**TRECHO PARA REVISÃO:**
Concebido o injusto penal culposo a partir do conteúdo do dever de cuidado, o nexo causal torna-se valorado. Com a valoração do nexo causal, a ação torna-se relevante para produzir um resultado, também, relevante. Deste modo, o conteúdo da norma de cuidado exigível ao agente funcionará como limite jurídico material da causalidade natural; instrumento científico indispensável para o desenvolvimento de uma dialética fecunda para a compreensão dos crimes culposos no século XXI.
2. A Teorização do Nexo Causal
Na dogmática jurídico-penal, o crime culposo ocupava posição secundária devido ao formalismo exagerado das teorias elaboradas[6]. A Teoria Causalista apenas se preocupou com a construção de um sistema jurídico penal lógico para que os operadores do direito tivessem um instrumento para a aplicação da lei penal. Na Teoria Causal, a tipicidade era formal. Assim, a mera subsunção do fato praticado ao modelo legal de crime implicaria na tipicidade da ação, sem qualquer outra avaliação.

**TAREFA A CUMPRIR:** Por favor, devolva sem nenhuma alteração a parte do trecho sobre o nexo causal que começa com as palavras "2. A Teorização" e termina com "qualquer outra avaliação.".

**DADOS FORNECIDOS:**

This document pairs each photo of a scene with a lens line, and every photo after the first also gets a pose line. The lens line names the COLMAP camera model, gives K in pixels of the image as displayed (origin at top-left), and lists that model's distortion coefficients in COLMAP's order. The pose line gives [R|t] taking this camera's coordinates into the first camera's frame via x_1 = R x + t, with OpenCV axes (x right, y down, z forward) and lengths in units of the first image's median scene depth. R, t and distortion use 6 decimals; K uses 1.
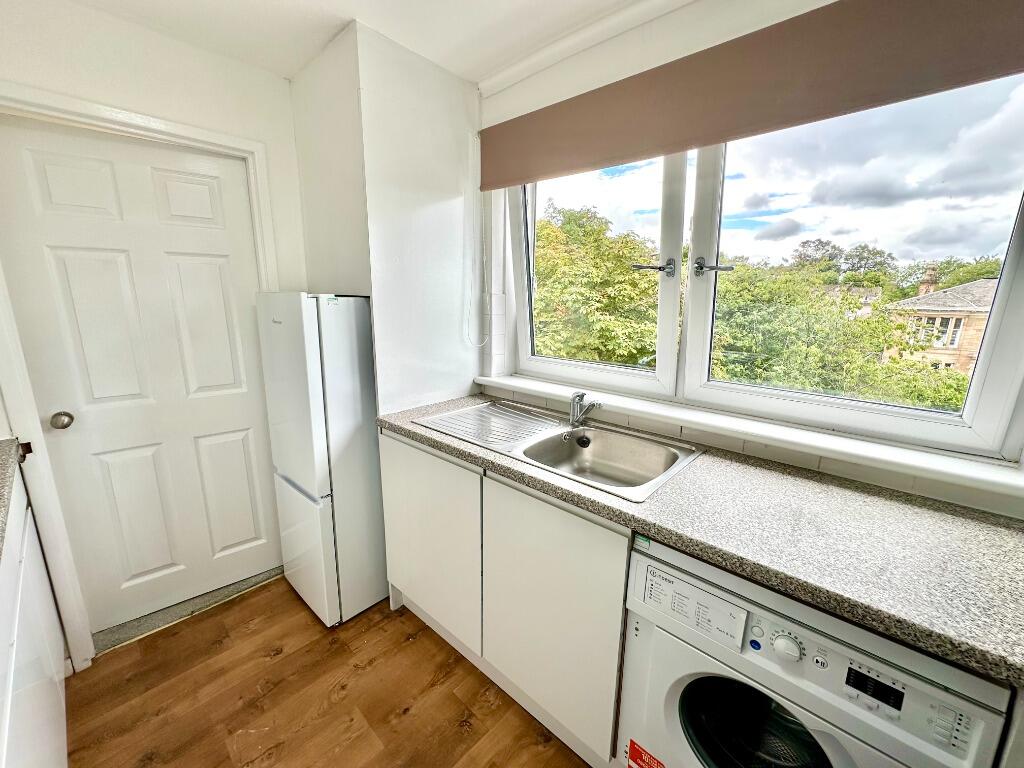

...

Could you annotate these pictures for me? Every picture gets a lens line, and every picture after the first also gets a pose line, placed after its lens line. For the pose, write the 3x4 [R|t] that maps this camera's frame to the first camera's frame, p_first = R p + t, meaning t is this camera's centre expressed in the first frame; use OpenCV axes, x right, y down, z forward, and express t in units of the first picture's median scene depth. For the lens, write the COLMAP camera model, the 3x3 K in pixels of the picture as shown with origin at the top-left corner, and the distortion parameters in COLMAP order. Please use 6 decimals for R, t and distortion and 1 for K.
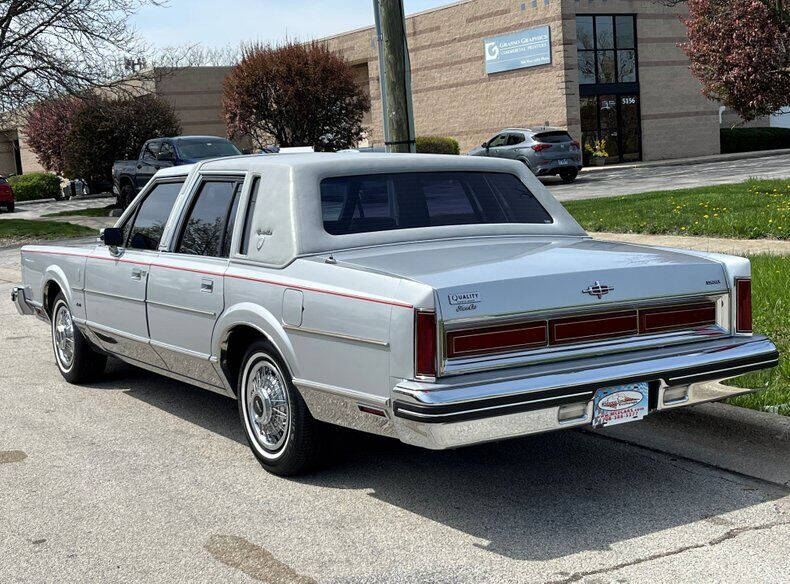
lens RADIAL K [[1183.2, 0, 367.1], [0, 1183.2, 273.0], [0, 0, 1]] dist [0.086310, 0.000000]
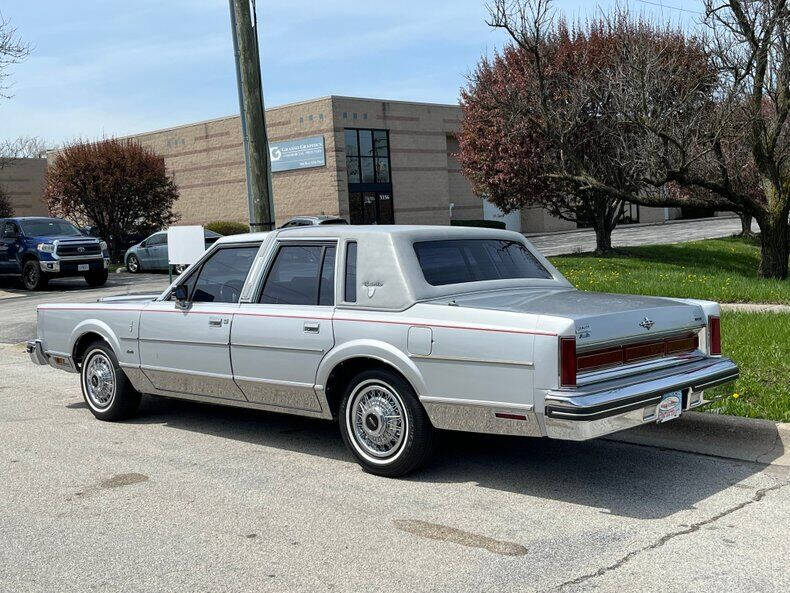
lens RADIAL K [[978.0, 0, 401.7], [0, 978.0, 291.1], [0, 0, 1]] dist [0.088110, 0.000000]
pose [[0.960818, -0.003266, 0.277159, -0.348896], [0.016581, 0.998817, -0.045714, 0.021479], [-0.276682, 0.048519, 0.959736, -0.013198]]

==

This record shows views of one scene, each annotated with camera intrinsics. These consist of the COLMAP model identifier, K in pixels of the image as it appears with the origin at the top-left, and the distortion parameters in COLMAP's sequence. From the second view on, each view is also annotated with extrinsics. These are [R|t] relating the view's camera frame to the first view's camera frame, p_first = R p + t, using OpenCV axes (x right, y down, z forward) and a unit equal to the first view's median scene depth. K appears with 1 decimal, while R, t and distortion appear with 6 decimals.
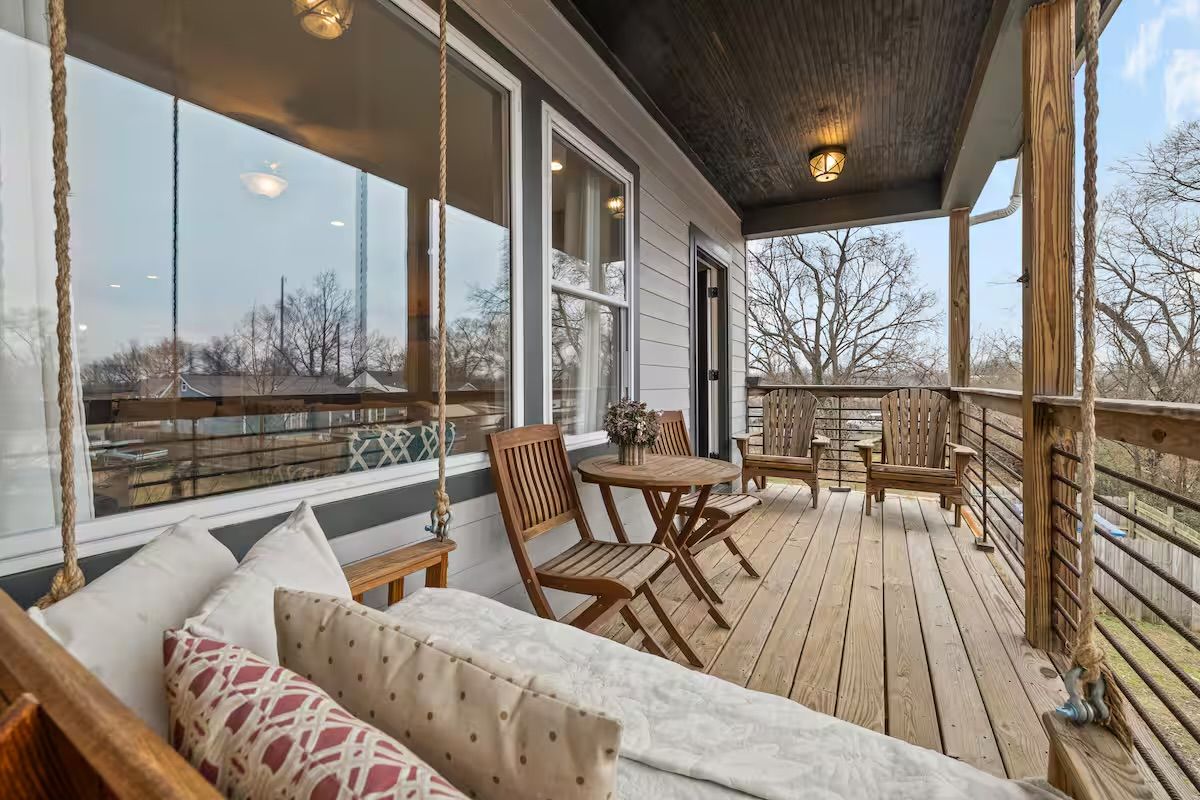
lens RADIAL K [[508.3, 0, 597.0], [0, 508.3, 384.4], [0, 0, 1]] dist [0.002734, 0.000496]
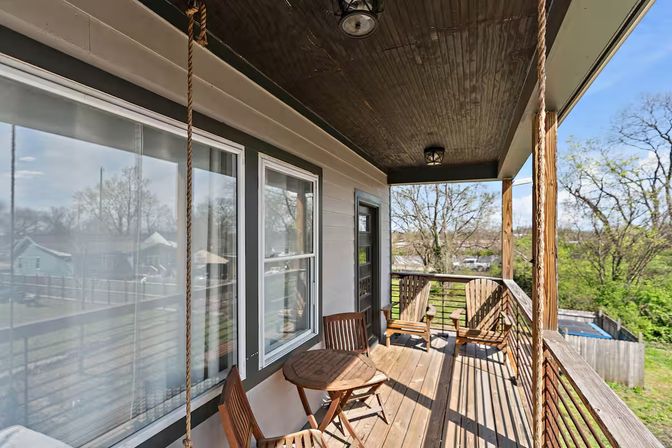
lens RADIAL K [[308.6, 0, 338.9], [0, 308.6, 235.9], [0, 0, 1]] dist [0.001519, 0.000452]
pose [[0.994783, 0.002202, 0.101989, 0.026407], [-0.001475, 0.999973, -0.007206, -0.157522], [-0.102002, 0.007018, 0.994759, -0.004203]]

**RESULTADO DO EXERCÍCIO:**
2. A Teorização do Nexo Causal
Na dogmática jurídico-penal, o crime culposo ocupava posição secundária devido ao formalismo exagerado das teorias elaboradas[6]. A Teoria Causalista apenas se preocupou com a construção de um sistema jurídico penal lógico para que os operadores do direito tivessem um instrumento para a aplicação da lei penal. Na Teoria Causal, a tipicidade era formal. Assim, a mera subsunção do fato praticado ao modelo legal de crime implicaria na tipicidade da ação, sem qualquer outra avaliação.